A oferta ocorre em meio a uma paralisação de rodovias que abastecem La Paz, motivada por protestos contra as reformas do governo Paz. Bloqueios prolongados vêm gerando desabastecimento de alimentos, medicamentos e combustível na capital e contribuindo para a inflação — que registrou alta de 14% em abril na comparação anual —, cenário que autoridades bolivianas qualificam como a pior crise econômica em décadas.
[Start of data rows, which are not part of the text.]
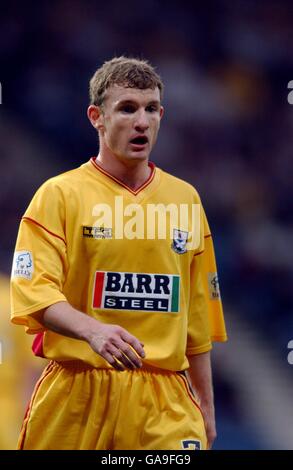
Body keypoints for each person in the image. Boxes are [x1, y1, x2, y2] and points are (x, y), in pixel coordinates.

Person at [10, 56, 227, 450]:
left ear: (162, 115)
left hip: (165, 400)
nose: (141, 121)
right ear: (97, 116)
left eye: (151, 109)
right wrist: (93, 331)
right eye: (127, 108)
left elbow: (197, 320)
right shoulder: (59, 195)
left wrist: (206, 407)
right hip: (76, 390)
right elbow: (33, 293)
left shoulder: (186, 200)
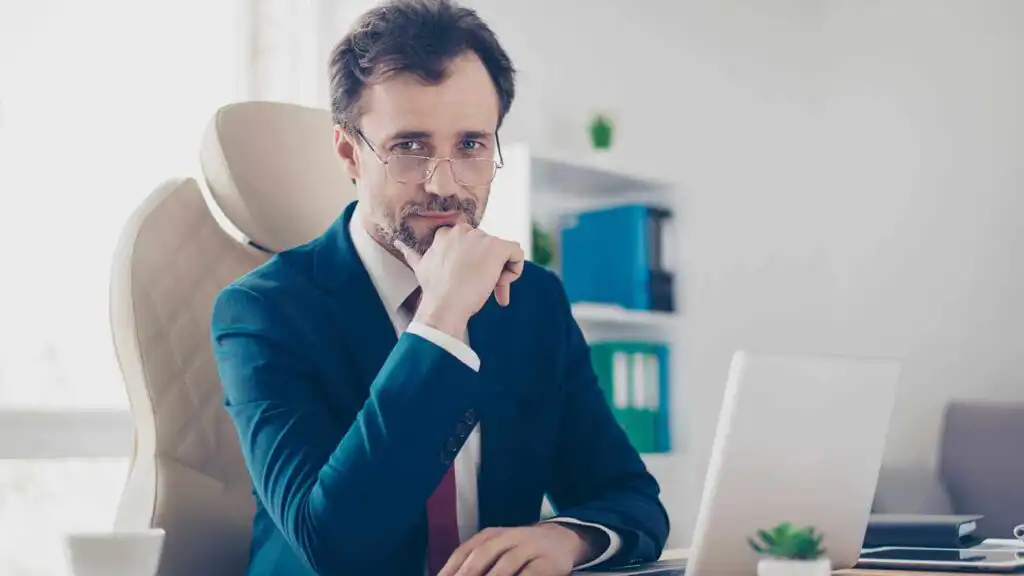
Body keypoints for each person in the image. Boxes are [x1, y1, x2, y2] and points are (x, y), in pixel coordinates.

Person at [210, 0, 669, 574]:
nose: (445, 184)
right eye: (410, 146)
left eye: (471, 146)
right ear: (350, 153)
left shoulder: (533, 300)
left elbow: (630, 498)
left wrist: (569, 538)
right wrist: (441, 320)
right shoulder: (262, 312)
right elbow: (333, 546)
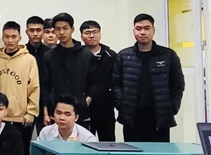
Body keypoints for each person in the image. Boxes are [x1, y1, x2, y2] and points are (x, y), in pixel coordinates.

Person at [113, 13, 185, 142]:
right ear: (134, 31)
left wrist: (173, 107)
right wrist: (121, 104)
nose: (142, 32)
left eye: (147, 28)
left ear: (153, 30)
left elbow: (178, 84)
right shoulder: (123, 56)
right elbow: (115, 83)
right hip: (132, 116)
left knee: (159, 152)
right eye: (138, 28)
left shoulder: (168, 55)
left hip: (159, 116)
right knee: (133, 152)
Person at [0, 21, 39, 155]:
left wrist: (31, 112)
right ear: (2, 37)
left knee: (21, 154)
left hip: (22, 118)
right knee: (1, 153)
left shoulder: (29, 60)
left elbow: (34, 87)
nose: (10, 40)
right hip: (0, 116)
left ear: (20, 37)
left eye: (13, 37)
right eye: (7, 37)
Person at [41, 13, 97, 130]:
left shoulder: (86, 55)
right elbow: (45, 85)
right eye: (58, 29)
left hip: (80, 112)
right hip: (56, 113)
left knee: (80, 141)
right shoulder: (49, 56)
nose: (61, 32)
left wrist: (86, 101)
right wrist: (46, 112)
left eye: (65, 28)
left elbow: (95, 83)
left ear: (72, 29)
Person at [80, 20, 116, 141]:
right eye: (87, 32)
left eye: (95, 32)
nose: (91, 35)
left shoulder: (111, 55)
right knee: (84, 143)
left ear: (100, 34)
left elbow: (116, 80)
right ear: (81, 36)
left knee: (108, 142)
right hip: (84, 108)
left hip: (105, 107)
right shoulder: (78, 55)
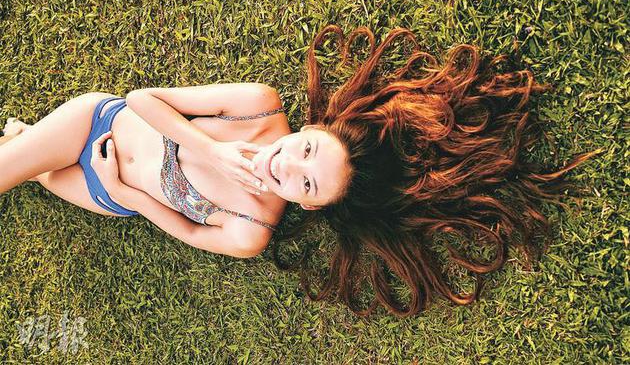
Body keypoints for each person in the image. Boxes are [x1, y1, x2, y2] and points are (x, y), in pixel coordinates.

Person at [0, 24, 599, 317]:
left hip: (107, 191)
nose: (288, 165)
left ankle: (26, 144)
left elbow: (185, 230)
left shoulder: (252, 229)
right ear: (313, 127)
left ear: (310, 205)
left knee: (33, 173)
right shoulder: (258, 106)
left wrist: (125, 192)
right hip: (99, 121)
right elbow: (142, 99)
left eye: (306, 183)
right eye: (308, 150)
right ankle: (28, 145)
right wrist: (210, 150)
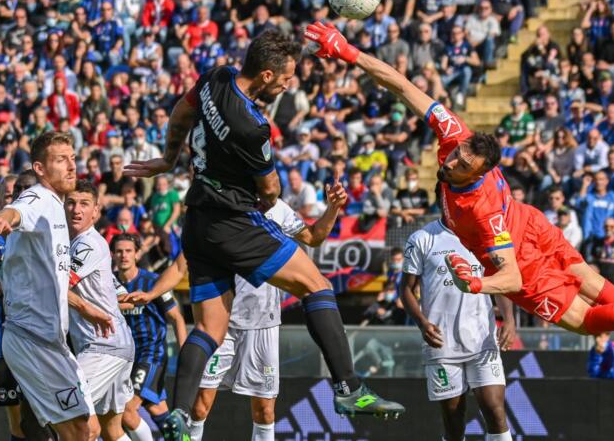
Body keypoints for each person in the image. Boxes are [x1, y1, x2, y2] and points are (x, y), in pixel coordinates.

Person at [304, 21, 614, 399]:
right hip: (532, 222)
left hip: (519, 251)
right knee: (593, 283)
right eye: (454, 157)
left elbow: (511, 276)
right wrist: (348, 52)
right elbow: (402, 85)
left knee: (589, 322)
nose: (449, 163)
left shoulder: (481, 210)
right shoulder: (457, 137)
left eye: (461, 165)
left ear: (482, 170)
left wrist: (477, 286)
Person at [123, 30, 404, 440]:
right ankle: (348, 388)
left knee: (209, 329)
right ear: (267, 75)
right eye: (286, 78)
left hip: (197, 222)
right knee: (317, 285)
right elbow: (270, 191)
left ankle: (179, 414)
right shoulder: (254, 126)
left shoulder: (215, 77)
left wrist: (168, 159)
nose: (289, 84)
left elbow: (182, 113)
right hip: (233, 223)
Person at [189, 189, 347, 441]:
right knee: (199, 405)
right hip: (223, 321)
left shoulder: (280, 210)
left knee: (264, 412)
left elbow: (314, 237)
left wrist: (333, 208)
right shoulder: (223, 208)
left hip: (263, 323)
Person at [0, 132, 111, 440]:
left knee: (90, 429)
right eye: (60, 160)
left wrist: (85, 308)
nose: (71, 166)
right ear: (40, 168)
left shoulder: (56, 206)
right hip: (32, 339)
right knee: (78, 431)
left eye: (73, 158)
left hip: (52, 342)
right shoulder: (38, 197)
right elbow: (17, 210)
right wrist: (4, 217)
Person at [401, 219, 515, 441]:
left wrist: (509, 320)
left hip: (482, 340)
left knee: (494, 409)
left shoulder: (487, 237)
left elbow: (502, 281)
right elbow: (406, 289)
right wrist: (422, 323)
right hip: (441, 342)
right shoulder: (422, 239)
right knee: (454, 421)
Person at [0, 171, 55, 441]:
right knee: (18, 421)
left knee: (51, 416)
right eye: (10, 193)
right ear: (0, 198)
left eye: (21, 192)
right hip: (2, 340)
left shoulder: (47, 231)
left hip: (44, 339)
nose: (16, 197)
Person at [65, 180, 136, 441]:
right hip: (117, 344)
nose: (76, 209)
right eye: (71, 202)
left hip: (103, 347)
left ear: (96, 211)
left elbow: (58, 287)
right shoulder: (82, 244)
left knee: (69, 414)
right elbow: (120, 295)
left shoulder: (86, 243)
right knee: (112, 430)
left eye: (84, 204)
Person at [113, 233, 187, 441]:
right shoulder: (109, 285)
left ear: (137, 254)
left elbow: (177, 318)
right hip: (126, 360)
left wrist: (185, 353)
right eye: (119, 251)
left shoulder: (153, 282)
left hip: (152, 354)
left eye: (128, 251)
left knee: (127, 411)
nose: (124, 255)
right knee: (160, 412)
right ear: (113, 255)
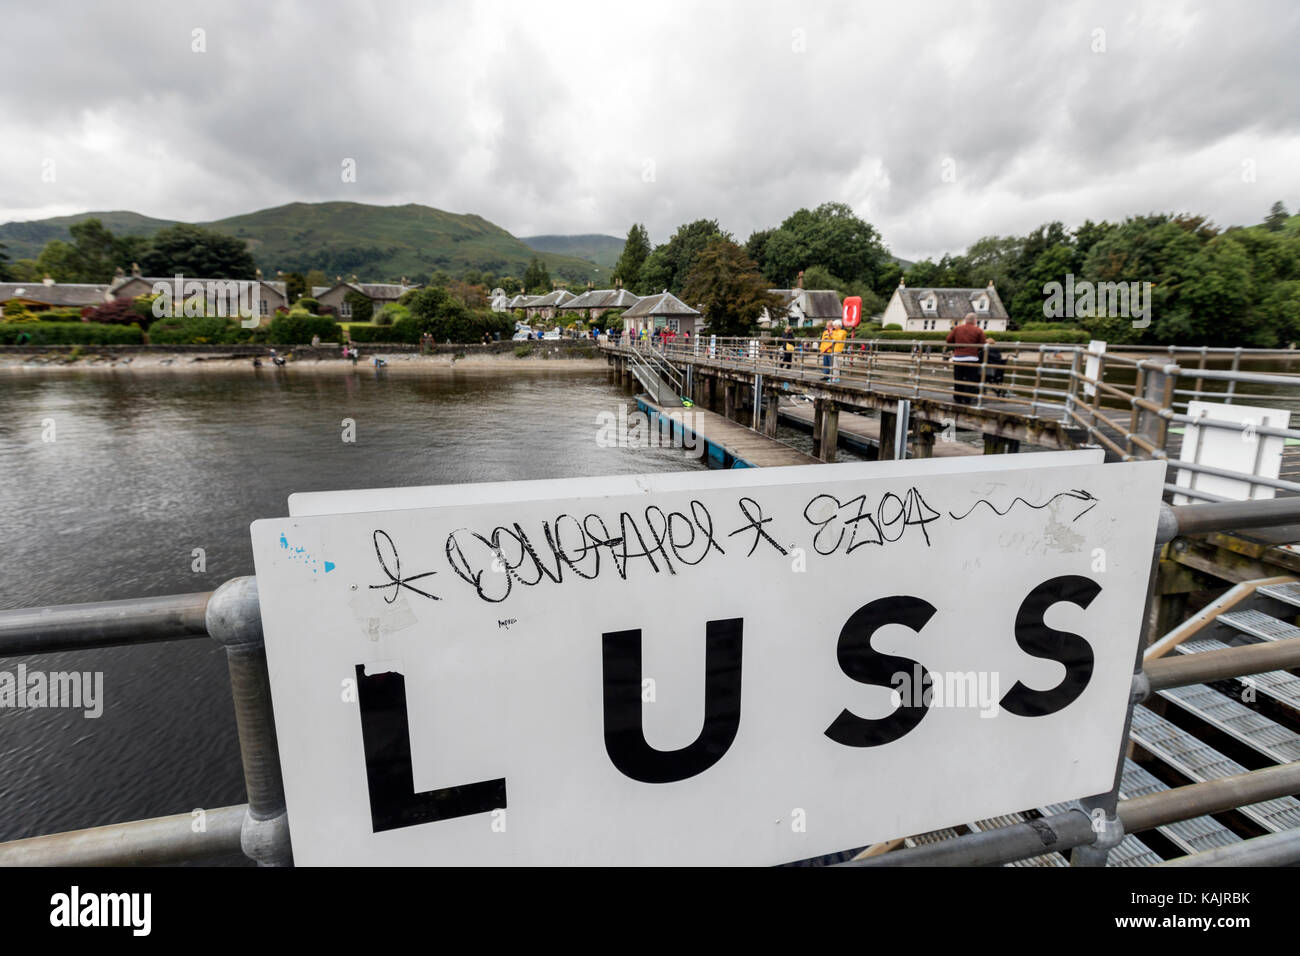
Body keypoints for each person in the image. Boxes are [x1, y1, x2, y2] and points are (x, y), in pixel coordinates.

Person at [945, 313, 987, 406]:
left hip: (958, 357)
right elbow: (983, 344)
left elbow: (948, 340)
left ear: (965, 320)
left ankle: (957, 397)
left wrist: (956, 345)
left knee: (958, 378)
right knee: (970, 379)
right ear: (975, 321)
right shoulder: (978, 330)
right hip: (972, 357)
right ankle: (967, 398)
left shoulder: (957, 329)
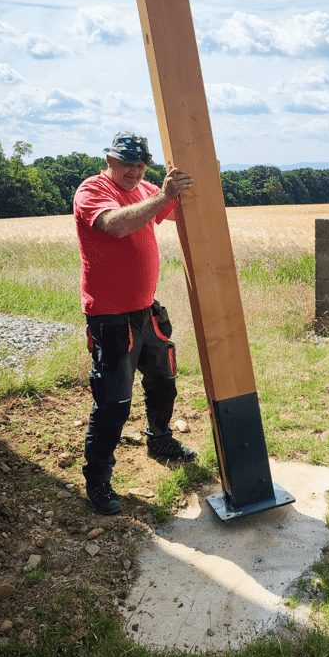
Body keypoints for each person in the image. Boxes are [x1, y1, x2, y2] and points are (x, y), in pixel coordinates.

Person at [73, 131, 196, 515]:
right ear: (110, 161)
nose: (134, 171)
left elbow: (178, 210)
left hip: (146, 311)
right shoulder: (92, 191)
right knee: (113, 402)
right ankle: (98, 481)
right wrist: (164, 195)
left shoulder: (145, 188)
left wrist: (196, 180)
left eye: (140, 164)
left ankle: (159, 438)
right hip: (111, 318)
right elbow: (116, 225)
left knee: (164, 380)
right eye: (127, 163)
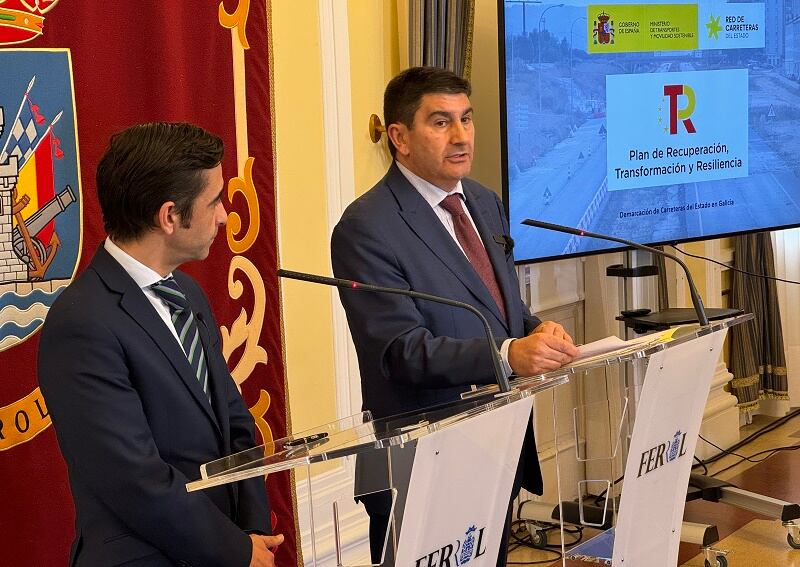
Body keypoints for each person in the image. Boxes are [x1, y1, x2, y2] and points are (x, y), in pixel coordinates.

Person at [330, 67, 579, 564]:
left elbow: (497, 304)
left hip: (495, 443)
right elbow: (400, 350)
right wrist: (510, 353)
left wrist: (535, 330)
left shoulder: (483, 202)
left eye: (467, 119)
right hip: (423, 460)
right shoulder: (366, 227)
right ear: (399, 137)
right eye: (441, 122)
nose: (462, 136)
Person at [38, 122, 283, 567]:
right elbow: (133, 479)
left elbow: (235, 424)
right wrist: (234, 550)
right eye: (214, 202)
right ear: (170, 216)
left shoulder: (187, 294)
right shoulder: (82, 323)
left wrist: (252, 534)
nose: (224, 215)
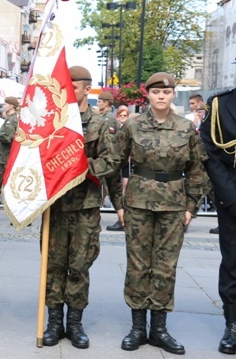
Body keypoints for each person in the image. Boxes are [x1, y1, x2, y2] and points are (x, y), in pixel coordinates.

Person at [112, 72, 207, 355]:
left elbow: (197, 170)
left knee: (166, 266)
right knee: (138, 265)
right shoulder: (132, 126)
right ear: (148, 95)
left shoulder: (185, 128)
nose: (161, 96)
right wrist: (118, 203)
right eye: (156, 92)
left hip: (174, 206)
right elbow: (115, 165)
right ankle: (138, 327)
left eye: (166, 93)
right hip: (138, 205)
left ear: (172, 95)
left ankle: (159, 329)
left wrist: (191, 207)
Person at [42, 65, 120, 349]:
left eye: (72, 88)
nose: (66, 92)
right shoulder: (52, 124)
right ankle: (53, 322)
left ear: (87, 89)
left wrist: (81, 167)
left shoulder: (100, 124)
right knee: (53, 265)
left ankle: (74, 322)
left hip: (85, 206)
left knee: (79, 266)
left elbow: (111, 162)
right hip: (55, 206)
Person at [200, 87, 236, 354]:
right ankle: (233, 325)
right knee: (233, 262)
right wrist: (230, 198)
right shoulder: (220, 104)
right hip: (232, 193)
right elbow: (210, 153)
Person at [0, 96, 20, 176]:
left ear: (11, 106)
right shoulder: (10, 118)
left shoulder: (12, 119)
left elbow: (7, 138)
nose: (4, 106)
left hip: (6, 155)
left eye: (5, 104)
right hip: (5, 155)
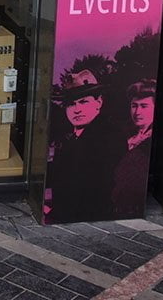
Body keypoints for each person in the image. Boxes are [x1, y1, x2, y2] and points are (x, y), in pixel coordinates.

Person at [45, 67, 122, 223]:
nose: (77, 110)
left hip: (91, 220)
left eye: (83, 101)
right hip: (66, 218)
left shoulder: (109, 136)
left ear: (99, 102)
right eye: (71, 104)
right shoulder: (69, 137)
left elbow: (92, 186)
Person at [111, 79, 155, 218]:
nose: (137, 111)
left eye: (144, 106)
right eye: (134, 105)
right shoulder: (126, 135)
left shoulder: (151, 141)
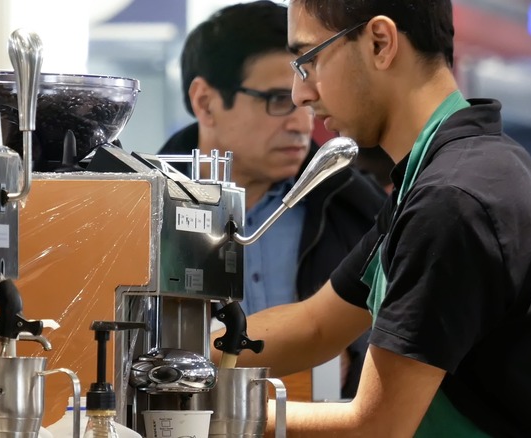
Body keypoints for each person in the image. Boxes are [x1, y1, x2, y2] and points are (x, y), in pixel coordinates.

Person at [211, 0, 531, 436]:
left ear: (380, 43)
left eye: (309, 61)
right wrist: (173, 354)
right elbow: (316, 326)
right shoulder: (440, 175)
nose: (301, 94)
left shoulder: (451, 199)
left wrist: (216, 412)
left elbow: (377, 426)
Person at [158, 0, 387, 398]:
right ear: (206, 102)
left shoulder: (349, 203)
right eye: (279, 101)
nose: (302, 123)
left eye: (307, 100)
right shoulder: (145, 211)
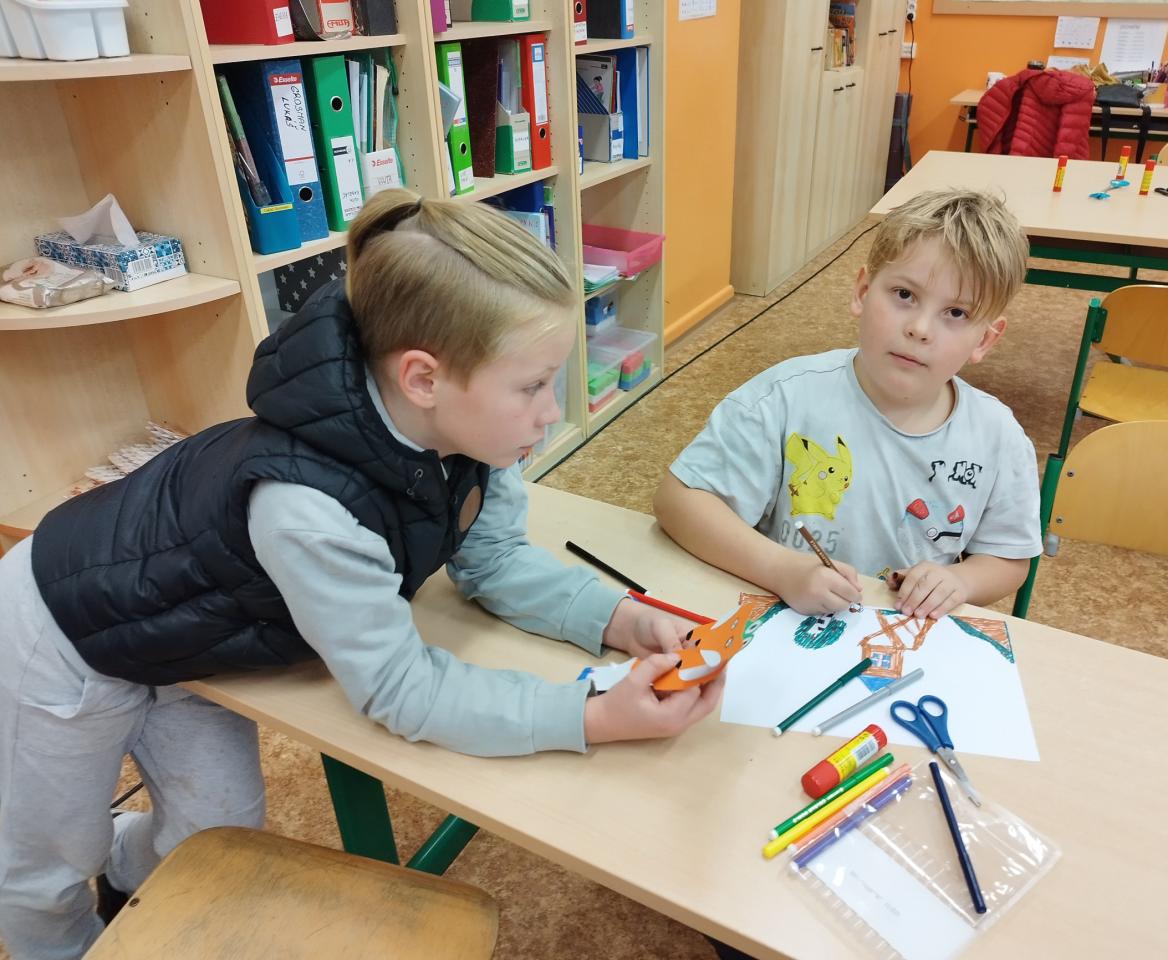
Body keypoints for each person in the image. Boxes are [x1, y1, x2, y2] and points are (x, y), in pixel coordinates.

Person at [0, 189, 721, 960]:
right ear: (423, 378)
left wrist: (620, 619)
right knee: (46, 864)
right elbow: (402, 691)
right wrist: (593, 716)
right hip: (64, 635)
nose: (552, 411)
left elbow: (495, 560)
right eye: (532, 386)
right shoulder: (306, 511)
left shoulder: (472, 435)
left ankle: (125, 871)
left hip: (192, 635)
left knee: (214, 828)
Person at [654, 188, 1041, 622]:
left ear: (985, 339)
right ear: (862, 291)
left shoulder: (998, 437)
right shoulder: (785, 396)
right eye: (904, 294)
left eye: (956, 314)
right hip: (784, 619)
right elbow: (678, 501)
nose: (919, 328)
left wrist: (961, 581)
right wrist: (782, 569)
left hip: (902, 638)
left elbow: (1009, 559)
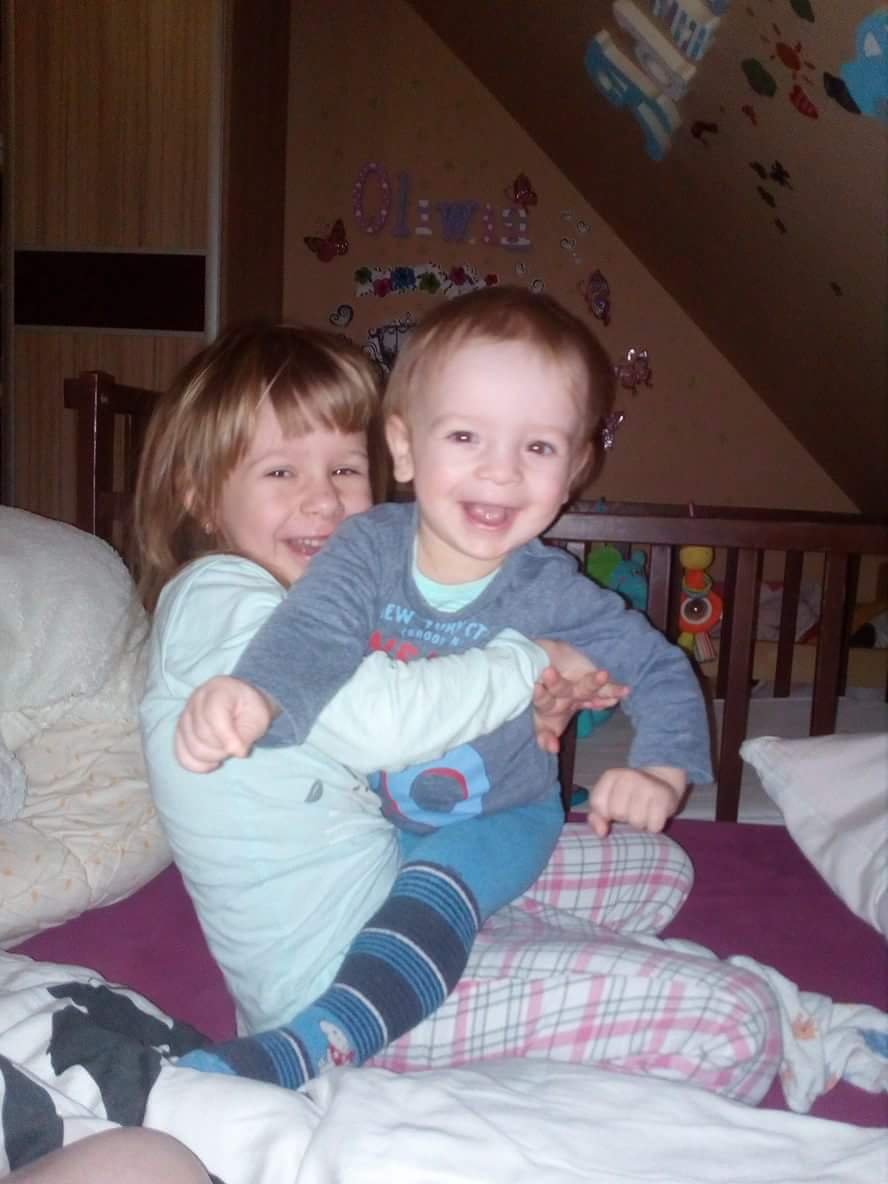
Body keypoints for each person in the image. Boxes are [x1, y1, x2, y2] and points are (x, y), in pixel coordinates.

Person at [173, 290, 781, 1101]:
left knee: (447, 886)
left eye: (538, 446)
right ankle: (357, 1016)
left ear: (575, 470)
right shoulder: (365, 548)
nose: (501, 470)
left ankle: (342, 1025)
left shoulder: (551, 591)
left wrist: (661, 769)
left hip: (504, 818)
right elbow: (314, 630)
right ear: (404, 446)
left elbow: (661, 669)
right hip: (387, 825)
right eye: (466, 436)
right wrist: (260, 694)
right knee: (481, 890)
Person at [137, 322, 625, 1044]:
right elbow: (383, 724)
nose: (323, 501)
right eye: (280, 473)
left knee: (655, 869)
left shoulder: (322, 601)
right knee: (730, 1016)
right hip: (346, 986)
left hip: (396, 895)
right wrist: (528, 660)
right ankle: (322, 1061)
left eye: (344, 469)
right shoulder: (218, 596)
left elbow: (429, 721)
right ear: (202, 497)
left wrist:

Politicamente, a crise amplia a pressão sobre Paz, que está há seis meses no Planalto e enfrenta resistência de setores sociais e acusação de interferência de adversários como o ex-presidente Evo Morales. Para Brasília, a intervenção diplomática de Lula busca conter o impacto humanitário sem, por ora, se envolver em disputas internas, mas a falta de detalhes sobre a ajuda limita o efeito prático da sinalização.

Em análise, a iniciativa brasileira tem caráter político e simbólico: protege a imagem regional de interlocução e defesa do Estado de Direito, mas também acende alerta sobre a necessidade de medidas concretas. Se não vier acompanhada de logística e definição clara do apoio, a oferta tende a ter efeito restrito — deixando o governo Paz com a conta operacional e Lula exposto a críticas caso a situação se deteriore.